While Community is often a show about weird people doing weird things, I’ve actually liked it best when it’s been grounded in reality. As much as I enjoyed the previous season, I really wanted to see more story lines about, say, Jeff being a teacher, rather than the (admittedly excellent) homages to Zodiac and G.I. Joe. With the announcement that a concept episode won’t crop up until episode eight, this season looks to be more grounded, which I think is rather wonderful. Part of this may come from the fact that Community doesn’t need to do novel things any more to attract viewership. At NBC the feeling was “Look, we’re doing Apollo 13! Now we’re doing Pulp Fiction! Please watch us!”, but now the series can breathe and — most importantly — be itself.
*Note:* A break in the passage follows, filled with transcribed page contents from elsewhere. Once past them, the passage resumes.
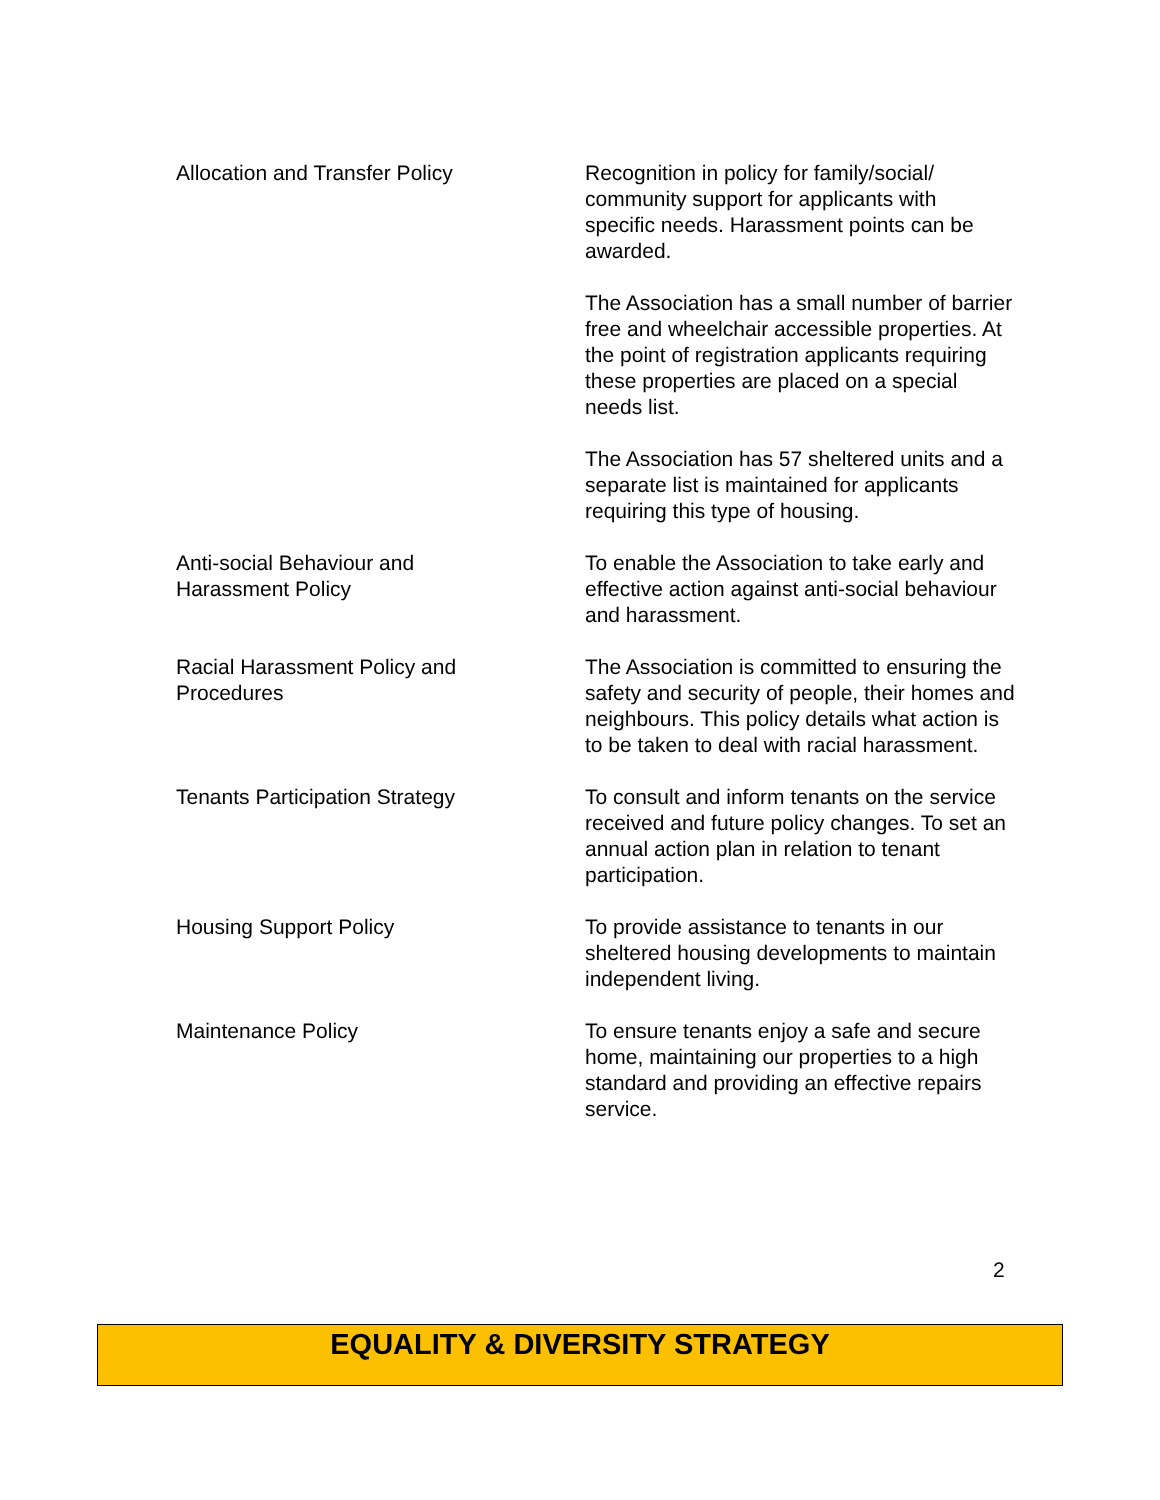| Allocation and Transfer Policy | Recognition in policy for family/social/ community support for applicants with specific needs. Harassment points can be awarded. The Association has a small number of barrier free and wheelchair accessible properties. At the point of registration applicants requiring these properties are placed on a special needs list. The Association has 57 sheltered units and a separate list is maintained for applicants requiring this type of housing. |
| Anti-social Behaviour and Harassment Policy | To enable the Association to take early and effective action against anti-social behaviour and harassment. |
| Racial Harassment Policy and Procedures | The Association is committed to ensuring the safety and security of people, their homes and neighbours. This policy details what action is to be taken to deal with racial harassment. |
| Tenants Participation Strategy | To consult and inform tenants on the service received and future policy changes. To set an annual action plan in relation to tenant participation. |
| Housing Support Policy | To provide assistance to tenants in our sheltered housing developments to maintain independent living. |
| Maintenance Policy | To ensure tenants enjoy a safe and secure home, maintaining our properties to a high standard and providing an effective repairs service. |
2
EQUALITY & DIVERSITY STRATEGY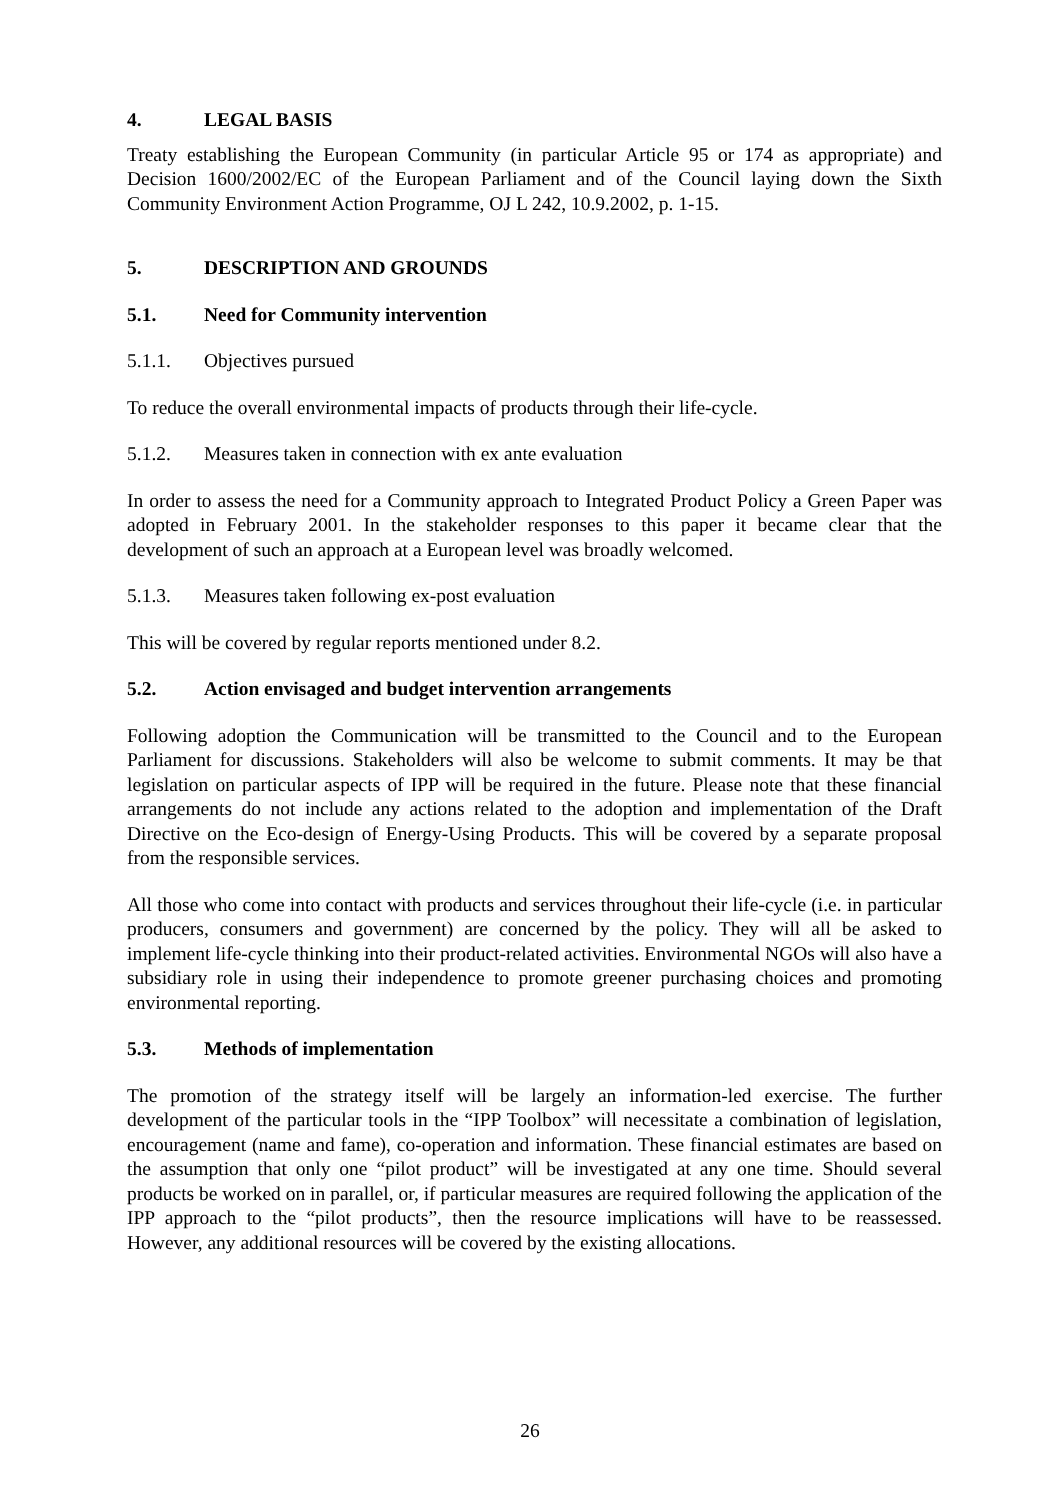4. LEGAL BASIS
Treaty establishing the European Community (in particular Article 95 or 174 as appropriate) and Decision 1600/2002/EC of the European Parliament and of the Council laying down the Sixth Community Environment Action Programme, OJ L 242, 10.9.2002, p. 1-15.
5. DESCRIPTION AND GROUNDS
5.1. Need for Community intervention
5.1.1. Objectives pursued
To reduce the overall environmental impacts of products through their life-cycle.
5.1.2. Measures taken in connection with ex ante evaluation
In order to assess the need for a Community approach to Integrated Product Policy a Green Paper was adopted in February 2001. In the stakeholder responses to this paper it became clear that the development of such an approach at a European level was broadly welcomed.
5.1.3. Measures taken following ex-post evaluation
This will be covered by regular reports mentioned under 8.2.
5.2. Action envisaged and budget intervention arrangements
Following adoption the Communication will be transmitted to the Council and to the European Parliament for discussions. Stakeholders will also be welcome to submit comments. It may be that legislation on particular aspects of IPP will be required in the future. Please note that these financial arrangements do not include any actions related to the adoption and implementation of the Draft Directive on the Eco-design of Energy-Using Products. This will be covered by a separate proposal from the responsible services.
All those who come into contact with products and services throughout their life-cycle (i.e. in particular producers, consumers and government) are concerned by the policy. They will all be asked to implement life-cycle thinking into their product-related activities. Environmental NGOs will also have a subsidiary role in using their independence to promote greener purchasing choices and promoting environmental reporting.
5.3. Methods of implementation
The promotion of the strategy itself will be largely an information-led exercise. The further development of the particular tools in the “IPP Toolbox” will necessitate a combination of legislation, encouragement (name and fame), co-operation and information. These financial estimates are based on the assumption that only one “pilot product” will be investigated at any one time. Should several products be worked on in parallel, or, if particular measures are required following the application of the IPP approach to the “pilot products”, then the resource implications will have to be reassessed. However, any additional resources will be covered by the existing allocations.
26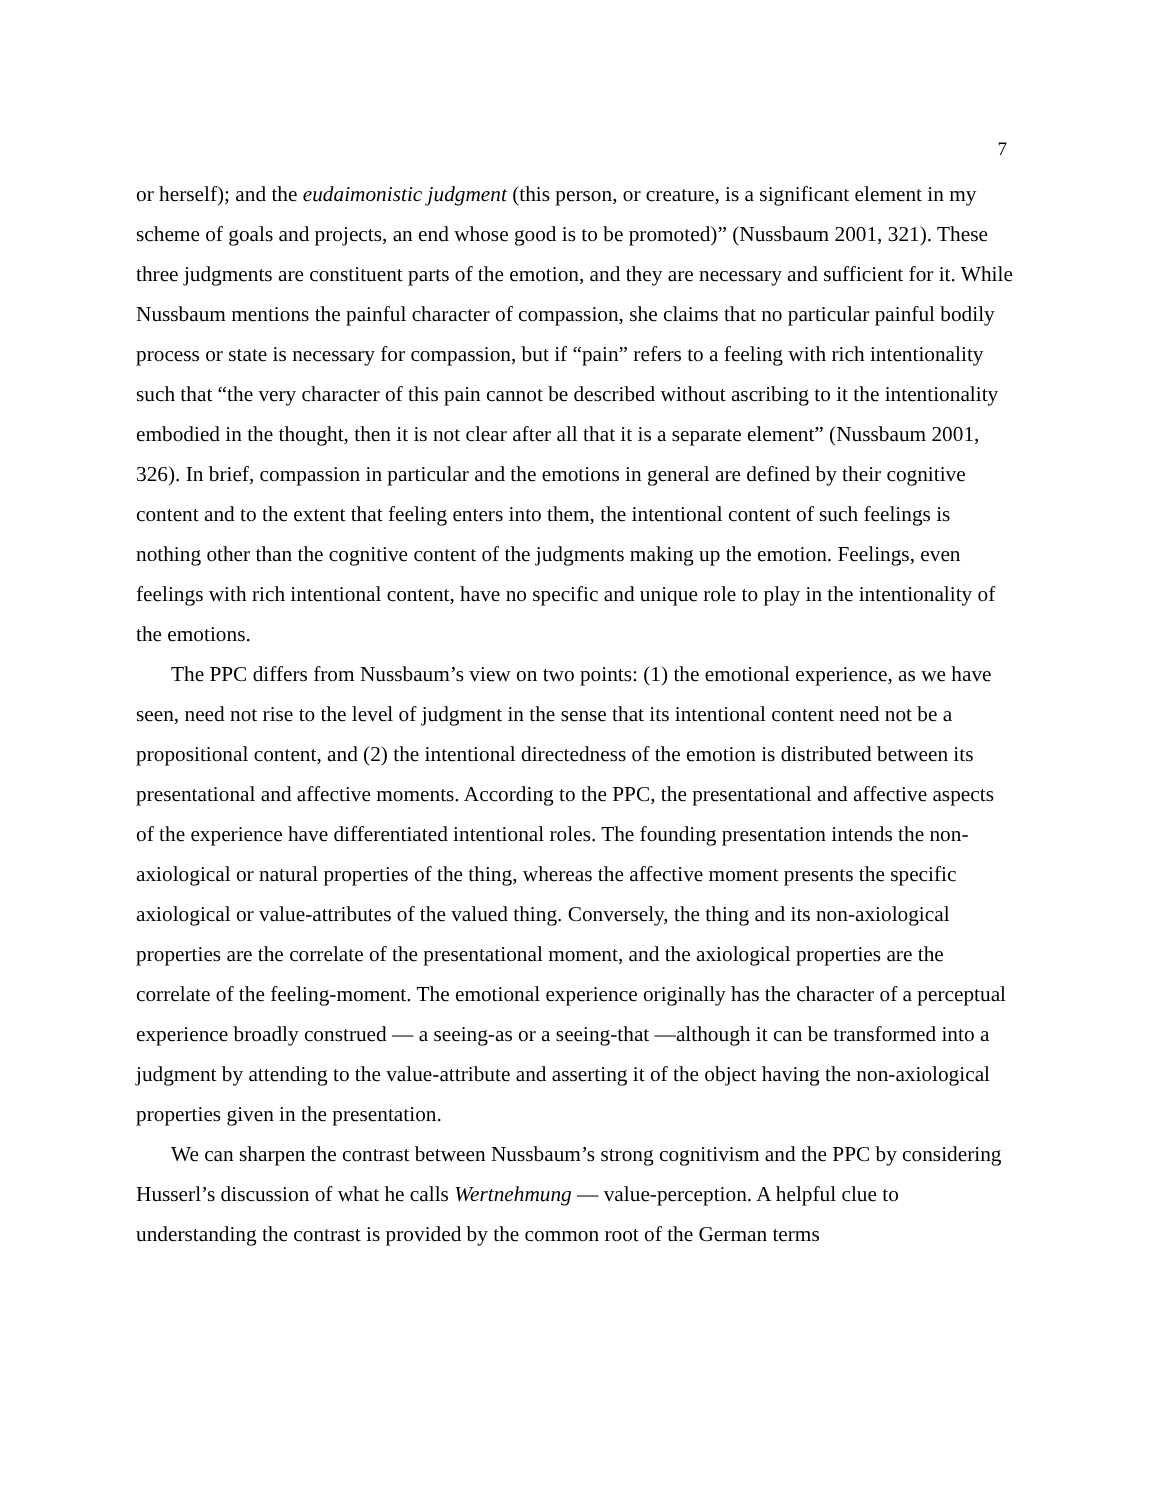7
or herself); and the eudaimonistic judgment (this person, or creature, is a significant element in my scheme of goals and projects, an end whose good is to be promoted)” (Nussbaum 2001, 321). These three judgments are constituent parts of the emotion, and they are necessary and sufficient for it. While Nussbaum mentions the painful character of compassion, she claims that no particular painful bodily process or state is necessary for compassion, but if “pain” refers to a feeling with rich intentionality such that “the very character of this pain cannot be described without ascribing to it the intentionality embodied in the thought, then it is not clear after all that it is a separate element” (Nussbaum 2001, 326). In brief, compassion in particular and the emotions in general are defined by their cognitive content and to the extent that feeling enters into them, the intentional content of such feelings is nothing other than the cognitive content of the judgments making up the emotion. Feelings, even feelings with rich intentional content, have no specific and unique role to play in the intentionality of the emotions.
The PPC differs from Nussbaum’s view on two points: (1) the emotional experience, as we have seen, need not rise to the level of judgment in the sense that its intentional content need not be a propositional content, and (2) the intentional directedness of the emotion is distributed between its presentational and affective moments. According to the PPC, the presentational and affective aspects of the experience have differentiated intentional roles. The founding presentation intends the non-axiological or natural properties of the thing, whereas the affective moment presents the specific axiological or value-attributes of the valued thing. Conversely, the thing and its non-axiological properties are the correlate of the presentational moment, and the axiological properties are the correlate of the feeling-moment. The emotional experience originally has the character of a perceptual experience broadly construed — a seeing-as or a seeing-that —although it can be transformed into a judgment by attending to the value-attribute and asserting it of the object having the non-axiological properties given in the presentation.
We can sharpen the contrast between Nussbaum’s strong cognitivism and the PPC by considering Husserl’s discussion of what he calls Wertnehmung — value-perception. A helpful clue to understanding the contrast is provided by the common root of the German terms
Episode one is a good set-up, but episode two is where things really come to life

The two story lines — one where Dean Pelton buys a virtual reality machine, and one where Britta (Gillian Jacobs) discovers that her parents have been trying to contact her again through her friends — both generate big laughs, particularly in the former’s send up of 90s-era computer graphics. Yet the episode’s conclusion is rather sweet as well, and drives home the message that while change can be scary it can also be superficial; that everything we value can, essentially, stay the same: a message which really does apply to the show.

Harmon has stated that Community can go on for at least three more seasons, and I think that’s true; it’s certainly outgrown its promise of #sixseasonsandamovie. And while I think that some fans might be dissatisfied by everything ‘new’ about the show, for me, it’s still the same old Community.